TUI Aktie: 1,1 bis 1,4 Milliarden EBIT 2026 erwartet
TUI fährt mit voller Kreuzfahrtflotte, um die Profitabilität zu steigern. CEO Ebel setzt auf KI-gestützte Preise und eine stabilere Bilanz.

Kurz zusammengefasst
- Kreuzfahrtsparte wieder voll ausgelastet
- KI optimiert Preisstrategie
- Nettoverschuldung bleibt stabil
- EBIT-Prognose von 1,1 bis 1,4 Milliarden
TUI hat in der Kreuzfahrtsparte wieder volle Kapazität auf dem Wasser. Die „Mein Schiff 4“ fährt regulär ab Triest in die Adria, die „Mein Schiff Relax“ ist vor wenigen Tagen von Kiel aus gestartet. Für den Konzern ist das mehr als Saisonroutine: Das margenstarke Segment soll helfen, ein schwierigeres Umfeld abzufedern.
An der Börse kommt diese operative Normalisierung bislang kaum an. Die TUI-Aktie notierte am Mittwoch bei 6,36 Euro und lag leicht im Minus. Über 30 Tage steht ein Rückgang von 13,04 Prozent zu Buche.
Kreuzfahrten sollen Marge stützen
Unter CEO Sebastian Ebel rückt die Profitabilität der Kreuzfahrten stärker in den Mittelpunkt. TUI will die Auslastung hoch halten, ohne Durchschnittspreise unnötig zu drücken. Dafür setzt der Konzern in der Preisgestaltung zunehmend auf Künstliche Intelligenz.
Der Ansatz passt zum Markt. Kreuzfahrten bleiben kapitalintensiv, reagieren aber stark auf Buchungslage, Routenrisiken und kurzfristige Nachfrageverschiebungen. Dynamische Preise können hier mehr leisten als starre Rabattlogik. Entscheidend ist, ob die Systeme freie Kabinen füllen, ohne die Zahlungsbereitschaft der Kunden zu unterschätzen.
Bilanz wirkt stabiler
Auf der Finanzierungsseite zeigt sich TUI robuster als in früheren Jahren. Die Nettoverschuldung lag Ende März 2026 bei rund 3,0 Milliarden Euro nach IFRS 16 und damit etwa auf dem Niveau des Vorjahresstichtags.
Die Stabilität ist relevant, weil TUI in den vergangenen Monaten Verbindlichkeiten zurückgeführt hat. Der Einsatz vorhandener Barmittel zur Tilgung senkt die Bruttoverschuldung und verbessert das Finanzprofil. Weniger Abhängigkeit von externen Kreditlinien verschafft dem Vorstand mehr Spielraum, falls Reisen wegen geopolitischer Risiken erneut umgeplant werden müssen.
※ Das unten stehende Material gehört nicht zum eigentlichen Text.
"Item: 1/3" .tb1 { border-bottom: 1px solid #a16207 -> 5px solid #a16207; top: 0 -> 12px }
Prognose bleibt vorsichtig
Für das Geschäftsjahr 2026 erwartet der Vorstand beim bereinigten operativen Ergebnis eine Spanne von 1,1 bis 1,4 Milliarden Euro. Eine Umsatzprognose gibt es vorerst nicht, weil die Lage im Nahen Osten die Planung belastet. Vor allem Transreisen durch den Suezkanal mussten angepasst werden.
Die Routenänderungen zeigen, warum der scheinbar stabile Kreuzfahrtbetrieb nicht frei von Risiken ist. Volle Flotte bedeutet nicht automatisch volle Planbarkeit. Wenn Schiffe Krisenregionen meiden, können längere Fahrzeiten, andere Häfen und zusätzliche Kosten die Kalkulation verändern.
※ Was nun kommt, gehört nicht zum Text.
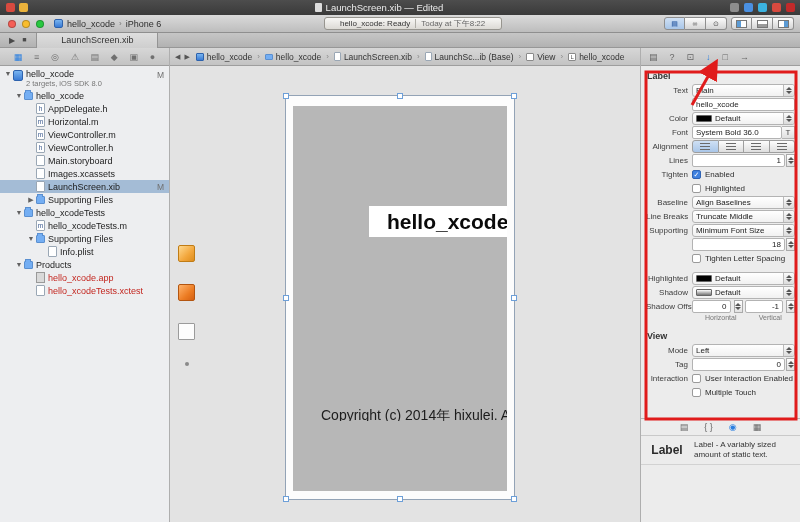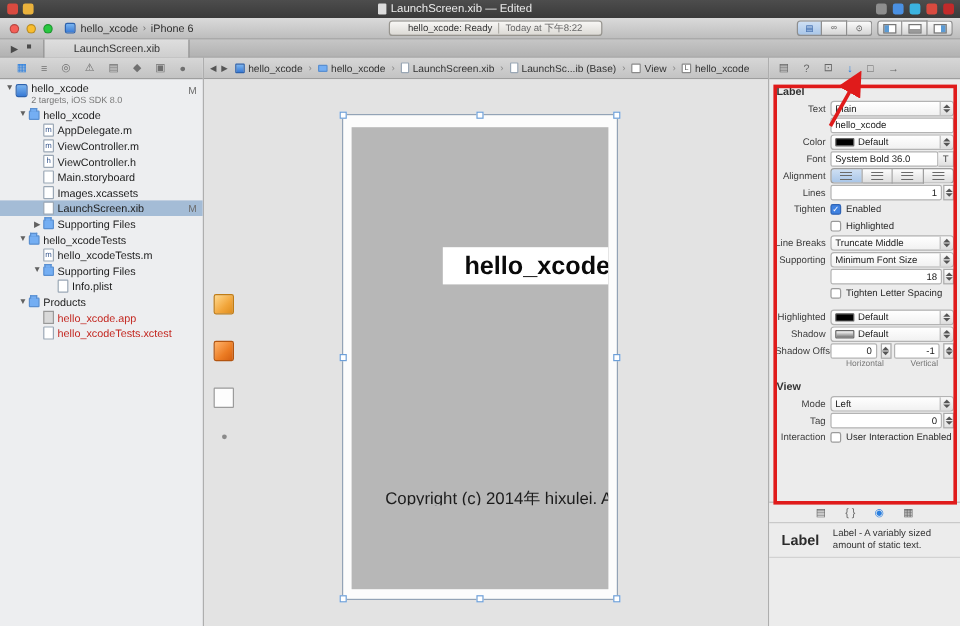"AppDelegate.h" div.trow { html: none -> <div> <span></span> <span>h</span> <span>AppDelegate.h</span> </div> }
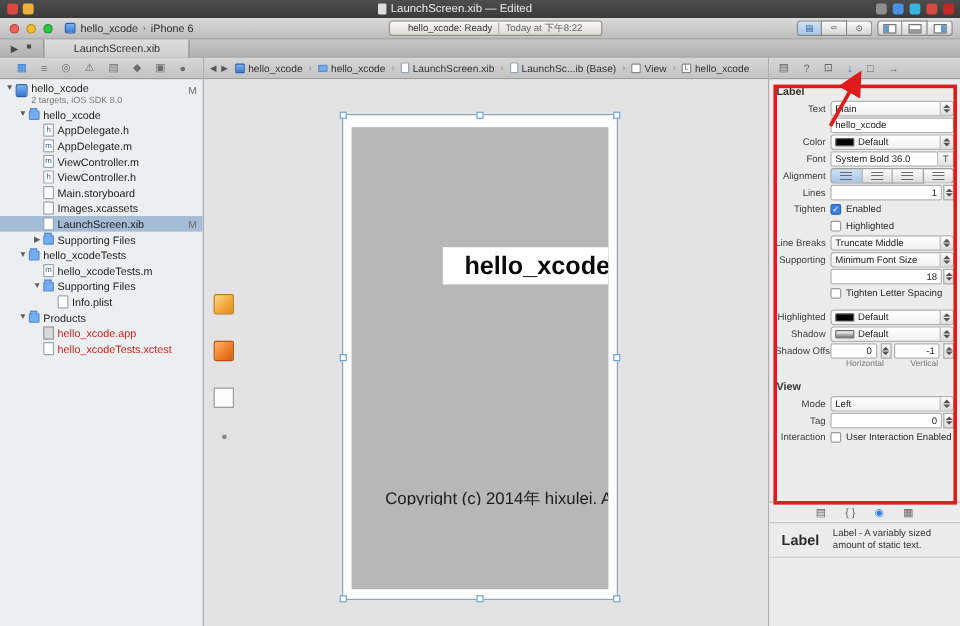"AppDelegate.m" span { text: AppDelegate.m -> Horizontal.m }
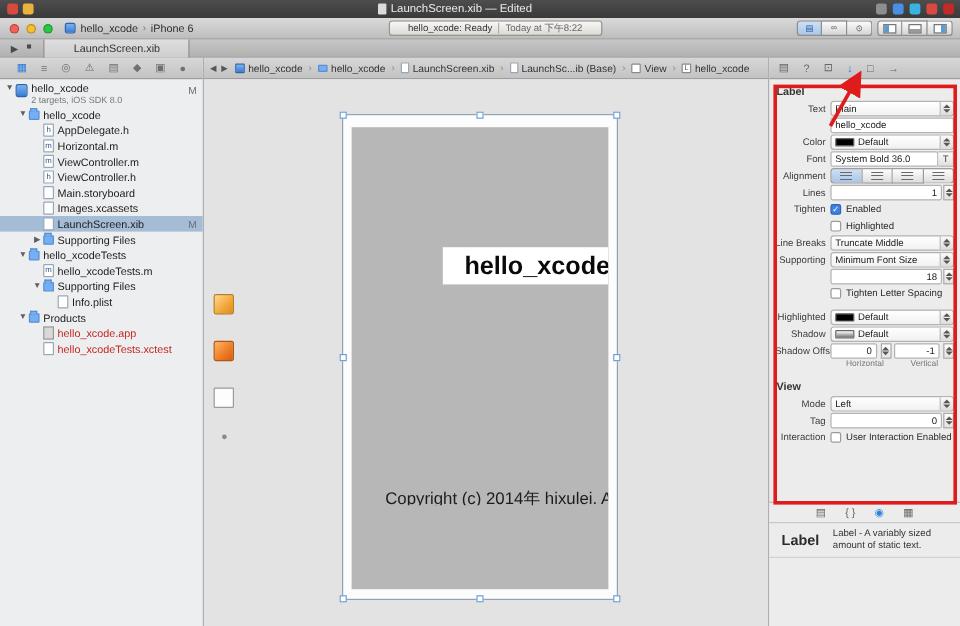"Baseline" div.irow { html: none -> <div> <span>Baseline</span> <div> <span>Align Baselines</span> <span> <i></i> <i></i> </span> </div> </div> }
Analysten sehen im Schnitt ein Kursziel von rund 10,41 Euro, die Spanne reicht von 7,40 bis 15,00 Euro. Der Abstand zum aktuellen Kurs erklärt, warum die Aktie trotz schwacher Entwicklung nicht aus dem Blick gerät. Der Markt verlangt aber belastbare Signale, dass die Kreuzfahrtdynamik auch im Ergebnis ankommt.
Seit Jahresanfang hat das Papier 28,71 Prozent verloren und liegt nur knapp über seinem Jahrestief. Kurzfristig dürfte der nächste Impuls weniger aus der Flottenmeldung kommen als aus belastbaren Buchungs- und Margenhinweisen. Hält TUI die Auslastung hoch und verteidigt die Preise, gewinnt die EBIT-Spanne an Glaubwürdigkeit; weitere Umplanungen im Nahen Osten würden diesen Fortschritt bremsen.